Spatiotemporal Feature Alignment and Weighted Fusion in Collaborative Perception Enabled by Network Synchronization and Age of Information
Qiaomei Han, Xianbin Wang, Minghui Liwang, Dusit Niyato
TL;DR
The paper addresses the challenge of unreliable fusion in collaborative IoV perception caused by spatiotemporal misalignment from clock drift and varying delays. It proposes a framework combining network synchronization via two-way timestamp exchange and Kalman-based clock-state tracking with AoI to establish a common temporal reference, then performs spatiotemporal feature alignment and an uncertainty-aware, RoI-level weighted fusion. Key contributions include a robust synchronization scheme, a temporal compensator guided by AoI, and a reliability metric that jointly considers time-to-space uncertainty for fusion weighting, all trained end-to-end.
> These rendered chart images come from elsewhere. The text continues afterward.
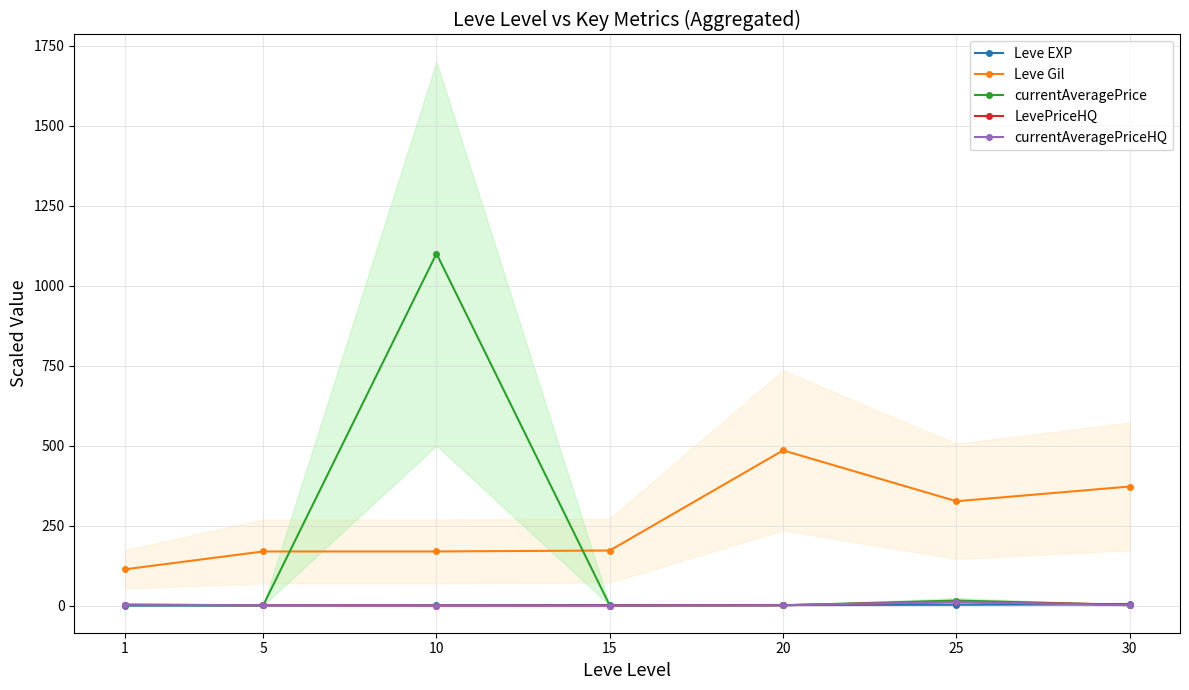

Count the number of categories in the chart.

7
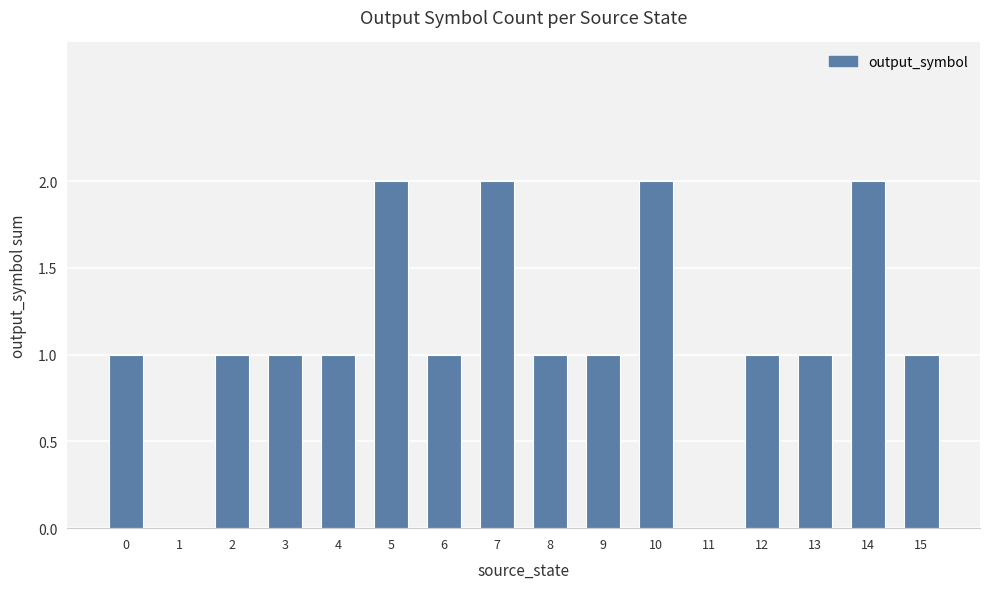

Reading left to right, list all the values displayed in this chart.

0=1	1=0	2=1	3=1	4=1	5=2	6=1	7=2	8=1	9=1	10=2	11=0	12=1	13=1	14=2	15=1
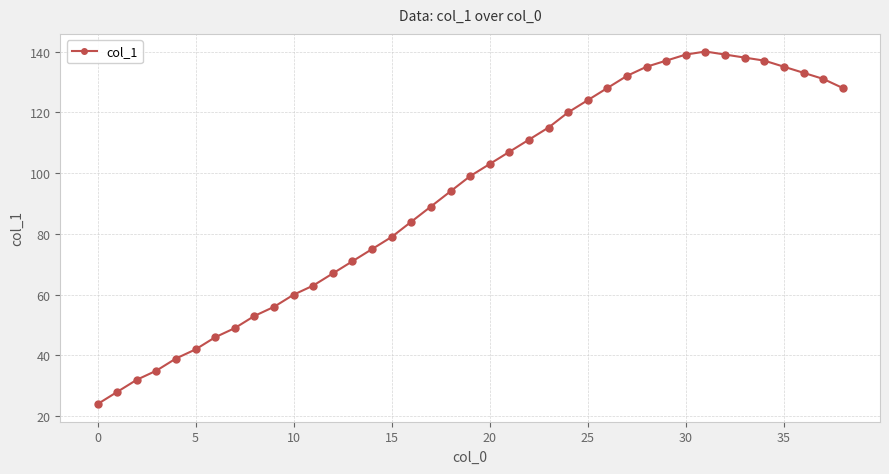

What is the difference between the maximum and minimum values?

116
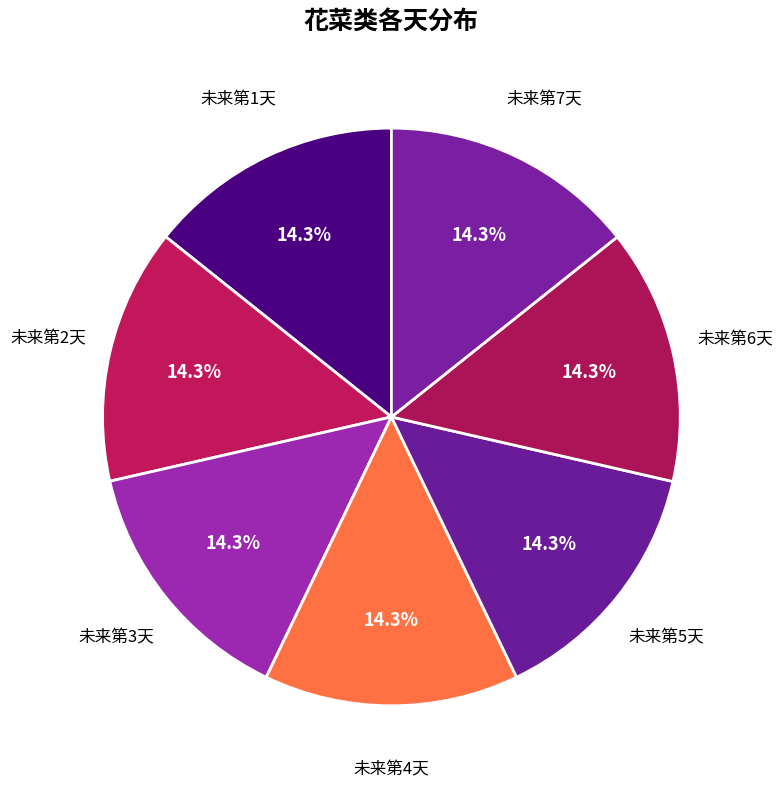

Count the number of slices in the pie.

7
Results in simulated clock drift and delay scenarios show consistent perception accuracy gains over strong baselines, with ablation studies confirming the value of synchronization and delay modeling. The approach enables fresh, reliable information to be fused efficiently, improving decision-making in IoV while adapting to dynamic network conditions.
Abstract
Collaborative perception in Internet of Vehicles (IoV) aggregates multi-vehicle observations for broader scene coverage and improved decision-making. However, fusion quality degrades under spatiotemporal heterogeneity from unsynchronized clocks, communication delays, and motion variations across vehicles. Prior work mitigates these through spatial transformations or fixed time-offset corrections, overlooking time-varying clock drifts and delays that cause persistent feature misalignment. To overcome these, we propose a spatiotemporal feature alignment and weighted fusion framework. Specifically, network synchronization is designed to continuously compensate for clock state differences between vehicles and establish a common time reference, onto which all feature timestamps can be mapped. After synchronization, to align the freshness of received features since their generation, their Age of Information (AoI) is determined by estimating network delay with given feature size and link quality. Our spatiotemporal feature alignment then projects vehicles' features into one spatial coordinate and corrects them to a synchronized fusion instant using AoIs, enabling all features to describe the scene coherently. Furthermore, due to varying synchronization and alignment quality, we estimate their uncertainties and integrate with AoI to generate feature weights for efficient fusion, prioritizing fresh, reliable feature regions. Simulations show consistent perception accuracy improvements over strong baselines under clock drifts and link delays.